Walikuwepo pia wanawake waliokuwa wakitazama kwa mbali. Miongoni mwao alikuwepo Mariamu Magdalena, Mariamu (mama yake Yakobo mdogo wa Yose), na Salome.
41 İsa daha Celile'deyken bu kadınlar O'nun ardından gitmiş, O'na hizmet etmişlerdi. O'nunla birlikte Yeruşalim'e gelmiş olan daha birçok kadın da olup bitenleri izliyordu.
Wakati alipokuwa Galilaya walimfuata na kumtumikia. Na wanawake wengine wengi pia waliambatana naye hadi Yerusalemu.
42 O gün Hazırlık Günü, yani Şabat Günü'nden önceki gündü. Artık akşam oluyordu. Bu nedenle, Yüksek Kurul'un saygın bir üyesi olup Tanrı'nın Egemenliği'ni umutla bekleyen Aramatyalı Yusuf geldi, cesaretini toplayarak Pilatus'un huzuruna çıktı, İsa'nın cesedini istedi.
Kulipokuwa jioni, na kwa kuwa ilikuwa siku ya maandalio, siku kabla ya Sabato,
Yusufu wa Arimathaya alikuja pale. Alikuwa ni mjumbe wa Baraza anayeheshimiwa mtu anayeutarajia Ufalme wa Mungu. Kwa ujasiri akaenda kwa Pilato, na kuuomba mwili wa Yesu.

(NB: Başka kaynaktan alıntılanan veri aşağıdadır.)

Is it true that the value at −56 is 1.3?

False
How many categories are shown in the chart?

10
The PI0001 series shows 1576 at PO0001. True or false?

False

44 Pilatus, İsa'nın bu kadar çabuk ölmüş olmasına şaştı. Yüzbaşıyı çağırıp, “Öleli çok oldu mu?” diye sordu.
Pilato akashangazwa kwamba Yesu tayari amekufa; akamwita yule afisa akamwuliza kama Yesu amekufa.
45 Yüzbaşıdan durumu öğrenince Yusuf'a, cesedi alması için izin verdi.
Alipopata uhakika kwa afisa kwamba amekufa, alimruhusu Yusufu kuuchukua mwili.
46 Yusuf keten bez satın aldı, cesedi çarmıhtan indirip beze sardı, kayaya oyulmuş bir mezara yatırarak mezarın girişine bir taş yuvarladı.
Yusufu alikuwa amenunua sanda. Akamshusha toka msalabani, akamfunga kwa sanda, na kumweka ndani ya kaburi lililochimbwa katika mwamba. Kisha akalivingirisha jiwe mlangoni mwa kaburi.
47 Mecdelli Meryem ile Yose'nin annesi Meryem, İsa'nın nereye konulduğunu gördüler.
Mariamu Magdalena na Mariamu mama yake Yose waliona sehemu alipozikwa Yesu.